I was saddened today to learn that singer Patti Page died on New Year’s Day. She was 85, having been born Clara Ann Fowler in Claremore, Oklahoma, in 1927.
Over the years, Patti Page sold more than a hundred million records, but she did not always get a lot of respect from music critics. In fact, she was an accomplished singer whose repertoire (and fans) spanned genres. She began as a country singer but is probably best know for her pop hits. Her voice was sure, and she always retained a certain country twang.
Of her well-known songs, “Tennessee Waltz,” “Old Cape Cod,” and “Allegheny Moon.” are my favorites. I am fond of her occasional use of overdubbing, allowing her to act as her own backup singers. (A good example of this technique can be heard in her original recording of “Old Cape Cod.”) “Doggie in the Window” is unforgettable, but a bit cute for my taste.
I own only one Patti Page album, the 1956 In the Land of Hi-Fi (see photo). It is perhaps out of the mainstream of her oeuvre, but it is a prized element of my record collection. My mother bought the album for me along with several other discs to build up my meager LP collection shortly after I got my first phonograph capable of playing LPs.

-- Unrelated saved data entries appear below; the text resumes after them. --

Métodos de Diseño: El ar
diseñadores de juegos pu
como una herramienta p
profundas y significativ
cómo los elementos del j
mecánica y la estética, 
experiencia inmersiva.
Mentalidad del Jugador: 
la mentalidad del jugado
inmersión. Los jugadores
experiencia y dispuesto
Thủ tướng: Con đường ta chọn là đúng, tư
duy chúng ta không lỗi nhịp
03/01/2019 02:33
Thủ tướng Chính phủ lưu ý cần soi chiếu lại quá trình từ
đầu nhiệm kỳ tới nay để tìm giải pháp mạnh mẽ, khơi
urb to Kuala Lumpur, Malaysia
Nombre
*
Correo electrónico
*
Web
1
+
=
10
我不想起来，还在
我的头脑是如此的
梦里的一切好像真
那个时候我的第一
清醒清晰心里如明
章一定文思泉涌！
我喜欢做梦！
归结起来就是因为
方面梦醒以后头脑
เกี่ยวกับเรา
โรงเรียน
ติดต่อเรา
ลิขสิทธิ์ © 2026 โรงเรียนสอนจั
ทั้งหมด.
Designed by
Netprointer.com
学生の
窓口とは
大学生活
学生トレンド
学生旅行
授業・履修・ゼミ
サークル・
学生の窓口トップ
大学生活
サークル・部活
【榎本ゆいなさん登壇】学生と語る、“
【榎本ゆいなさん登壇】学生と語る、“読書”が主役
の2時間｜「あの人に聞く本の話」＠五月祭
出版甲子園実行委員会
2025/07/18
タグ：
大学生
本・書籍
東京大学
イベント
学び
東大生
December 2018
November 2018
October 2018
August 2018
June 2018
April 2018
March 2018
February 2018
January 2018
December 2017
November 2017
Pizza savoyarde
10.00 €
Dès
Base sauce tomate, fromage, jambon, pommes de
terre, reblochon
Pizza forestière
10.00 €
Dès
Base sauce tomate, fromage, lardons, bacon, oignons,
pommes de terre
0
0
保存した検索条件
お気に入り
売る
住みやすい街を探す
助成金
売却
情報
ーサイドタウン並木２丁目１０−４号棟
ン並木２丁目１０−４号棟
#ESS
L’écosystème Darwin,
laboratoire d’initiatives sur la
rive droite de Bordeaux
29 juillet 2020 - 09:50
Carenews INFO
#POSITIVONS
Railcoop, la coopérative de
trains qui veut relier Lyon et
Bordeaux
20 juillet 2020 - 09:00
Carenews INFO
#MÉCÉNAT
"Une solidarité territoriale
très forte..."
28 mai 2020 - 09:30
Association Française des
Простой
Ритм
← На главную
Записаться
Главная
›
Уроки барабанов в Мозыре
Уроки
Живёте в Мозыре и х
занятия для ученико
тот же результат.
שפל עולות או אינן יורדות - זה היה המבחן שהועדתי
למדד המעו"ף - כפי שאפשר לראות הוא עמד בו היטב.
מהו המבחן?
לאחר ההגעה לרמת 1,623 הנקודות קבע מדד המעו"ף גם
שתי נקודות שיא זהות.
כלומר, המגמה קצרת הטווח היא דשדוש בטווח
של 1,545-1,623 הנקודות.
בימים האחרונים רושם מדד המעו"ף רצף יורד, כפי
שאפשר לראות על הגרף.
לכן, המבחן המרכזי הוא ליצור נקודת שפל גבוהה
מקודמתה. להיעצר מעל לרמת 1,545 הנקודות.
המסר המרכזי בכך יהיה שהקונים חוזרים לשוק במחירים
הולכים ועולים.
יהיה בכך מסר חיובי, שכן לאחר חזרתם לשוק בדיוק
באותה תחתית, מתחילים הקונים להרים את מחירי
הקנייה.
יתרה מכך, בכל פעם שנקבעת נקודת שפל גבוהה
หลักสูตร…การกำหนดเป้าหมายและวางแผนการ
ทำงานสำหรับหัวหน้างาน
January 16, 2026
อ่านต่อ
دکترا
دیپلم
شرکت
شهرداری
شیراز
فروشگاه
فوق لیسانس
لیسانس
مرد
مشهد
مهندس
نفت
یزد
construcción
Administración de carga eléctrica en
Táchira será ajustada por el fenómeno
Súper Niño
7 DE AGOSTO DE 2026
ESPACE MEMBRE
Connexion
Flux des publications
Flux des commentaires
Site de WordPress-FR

In the Land of Hi-Fi includes songs by Cole Porter, George and Ira Gershwin, Rodgers and Hart, and others. The jazz arrangements on the album are by Pete Rugolo, who also conducts an orchestra of 23 musicians. I have a hard time picking favorite tracks from this album, but I will mention a few favorites: “Love for Sale,” “The Thrill is Gone,” and “Taking a Chance on Love.” This is the album that convinced me that Patti Page was a singer to be taken seriously.
Patti Page was to receive a Grammy for lifetime achievement in February. Unfortunately, the award will be posthumous. I will miss her.